== AIM OF THE TASK ==
Reproduce every line of text in the data below without changing anything. Leave the pictures out of your answer.

[Text extracted from each page]
○ ○ ○ ○ ○ ○ ○
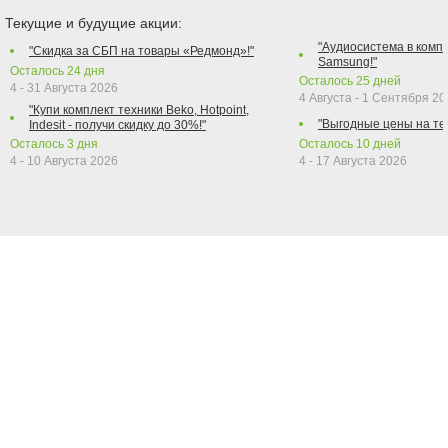
Текущие и будущие акции:
"Аудиосистема в компл
"Скидка за СБП на товары «Редмонд»!"
Samsung!"
Осталось
24
дня
Осталось
25
дней
4 - 31 Августа 2026
4 Августа - 1 Сентября 2
"Купи комплект техники Beko, Hotpoint,
"Выгодные цены на те
Indesit - получи скидку до 30%!"
Осталось
3
дня
Осталось
10
дней
4 - 10 Августа 2026
4 - 17 Августа 2026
○ ○ ○ ○ ○ ○ ○
== TASK ANSWER ==
Текущие и будущие акции:
"Аудиосистема в компл
"Скидка за СБП на товары «Редмонд»!"
Samsung!"
Осталось
24
дня
Осталось
25
дней
4 - 31 Августа 2026
4 Августа - 1 Сентября 2
"Купи комплект техники Beko, Hotpoint,
"Выгодные цены на те
Indesit - получи скидку до 30%!"
Осталось
3
дня
Осталось
10
дней
4 - 10 Августа 2026
4 - 17 Августа 2026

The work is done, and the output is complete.